By Richard Vedder
My presentation before the American Legislative Exchange Council (ALEC) Higher Education Committee last weekend went well, and I mentioned some things I was going to tell them in the last blog. But that list of things for legislatures to do was not exhaustive. Additional ideas:
1. Incentizing tuition restraint. I tend to be lukewarm towards tuition caps, a form of price controls. However, when many colleges restrict supply through selective admissions, the shortages that arise from price controls already exist before the caps are in place, and also government already is messing up markets for higher ed in other ways, meaning tuition caps are not as clearly bad as they might otherwise be. One approach that is not a pure tuition cap approach is to tie state assistance to the amount of tuition increase. For example, give a school a 5 percent increase in subsidy payments if it keeps tuition increases to two percent or less, and 3 percent increase for tuition increases between 2 and 4 percent, a 1 percent increase for tuition hikes of 4 to 6 percent, and no subsidy increase for hikes of greater than 6 percent.

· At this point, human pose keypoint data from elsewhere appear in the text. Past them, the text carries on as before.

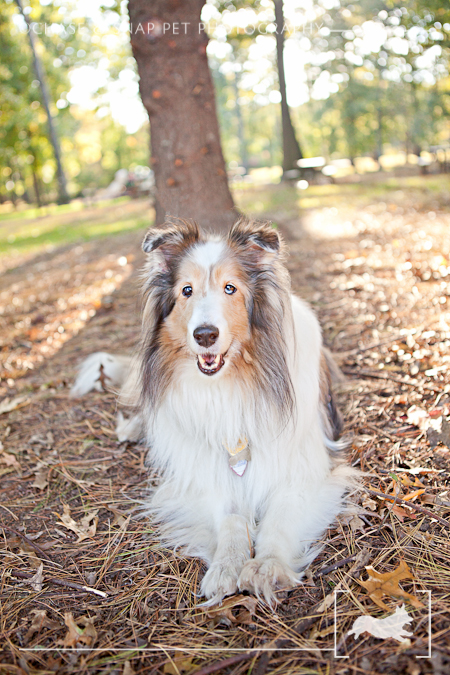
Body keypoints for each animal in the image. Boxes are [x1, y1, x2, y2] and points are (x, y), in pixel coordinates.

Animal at [73, 219, 356, 604]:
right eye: (187, 290)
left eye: (230, 288)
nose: (204, 334)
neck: (229, 384)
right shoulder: (207, 470)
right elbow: (231, 516)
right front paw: (226, 565)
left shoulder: (304, 471)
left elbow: (279, 519)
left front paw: (266, 566)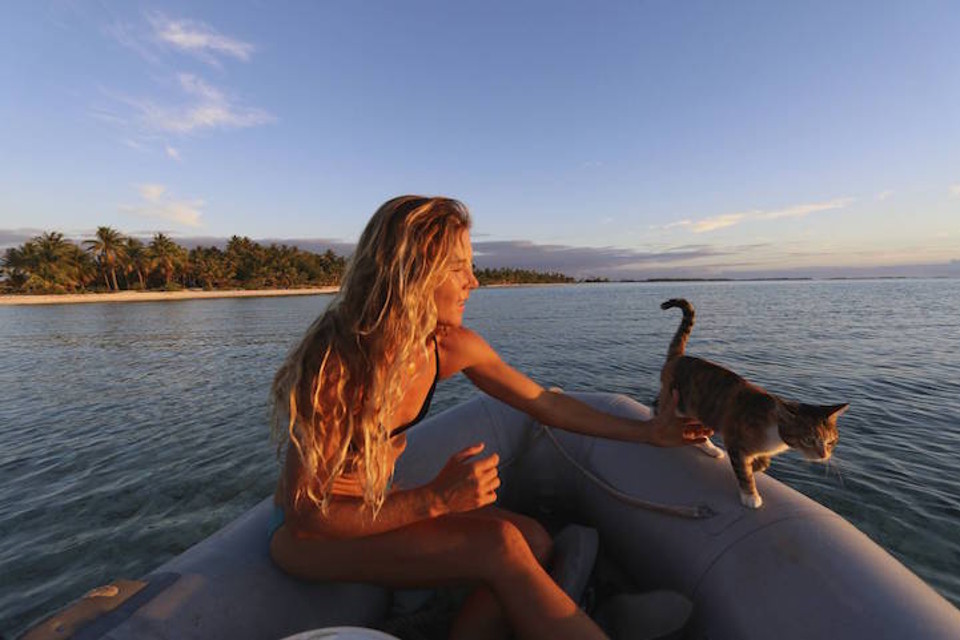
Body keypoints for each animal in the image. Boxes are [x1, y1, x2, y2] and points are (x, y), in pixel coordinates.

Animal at [660, 298, 848, 510]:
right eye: (808, 439)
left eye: (831, 441)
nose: (824, 455)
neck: (775, 432)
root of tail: (678, 357)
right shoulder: (735, 439)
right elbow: (743, 471)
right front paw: (750, 495)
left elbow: (760, 463)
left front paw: (758, 465)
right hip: (677, 400)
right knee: (658, 408)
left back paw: (711, 449)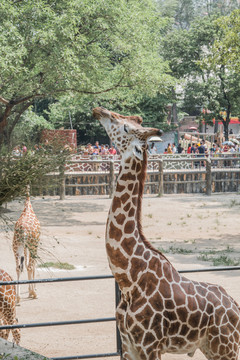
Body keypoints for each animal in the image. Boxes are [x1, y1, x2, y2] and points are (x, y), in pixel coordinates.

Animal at [93, 107, 240, 360]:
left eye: (125, 127)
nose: (99, 110)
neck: (129, 278)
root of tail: (236, 309)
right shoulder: (129, 345)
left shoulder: (149, 344)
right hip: (211, 347)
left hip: (225, 347)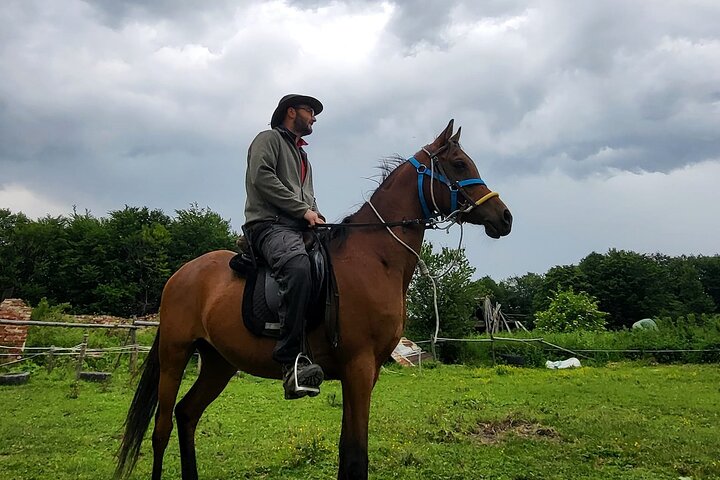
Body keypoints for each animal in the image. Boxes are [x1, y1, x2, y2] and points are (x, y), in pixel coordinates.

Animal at [115, 120, 512, 480]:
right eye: (459, 164)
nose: (505, 217)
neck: (374, 258)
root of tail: (180, 275)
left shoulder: (368, 372)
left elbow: (347, 450)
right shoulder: (359, 367)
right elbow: (356, 455)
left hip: (218, 362)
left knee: (186, 415)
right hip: (175, 355)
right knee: (162, 429)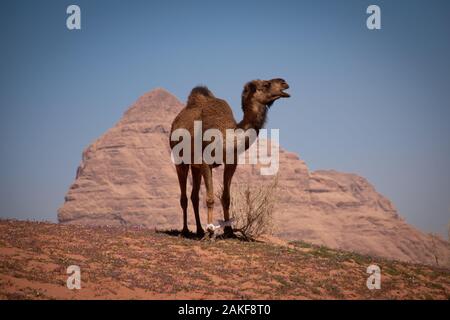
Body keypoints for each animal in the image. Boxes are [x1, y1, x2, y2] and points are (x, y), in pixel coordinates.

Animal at [170, 78, 292, 236]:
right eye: (266, 84)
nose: (284, 83)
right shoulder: (205, 162)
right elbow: (210, 198)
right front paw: (211, 231)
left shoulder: (231, 163)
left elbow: (226, 198)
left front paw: (229, 231)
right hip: (180, 160)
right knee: (184, 197)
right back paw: (185, 230)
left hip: (195, 166)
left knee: (194, 196)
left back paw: (199, 230)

This gives schools some flexibility, but encourages them to moderate increases. Governor Ted Strickland and the legislature in Ohio are proposing a scaled down version of this approach. More generally, give a 6 percent subsidy increase for schools enacting a tuition freeze, and a 1 percent reduction in subsidy for every one percent of tuition hike above that, and then a one percent reduction in subsidy for hikes greater than 6 percent in tuition (or some variant on that formula).
2. Tie subsidy payments instead to total spending per student (excluding commercial operations and federal government research grants). If total spending rises more than X percent, there is no subsidy increase, but subsidies rise by 1 percent a year for each 1 percent spending per student is held below the threshold amount.
3. Better yet, freeze all subsidy payments to schools, but use incremental funds that would have gone for subsidies for student vouchers (as discussed in the last blog). Allow vouchers to be used only at schools whose sticker price increases less than X percent a year (perhaps 4 percent).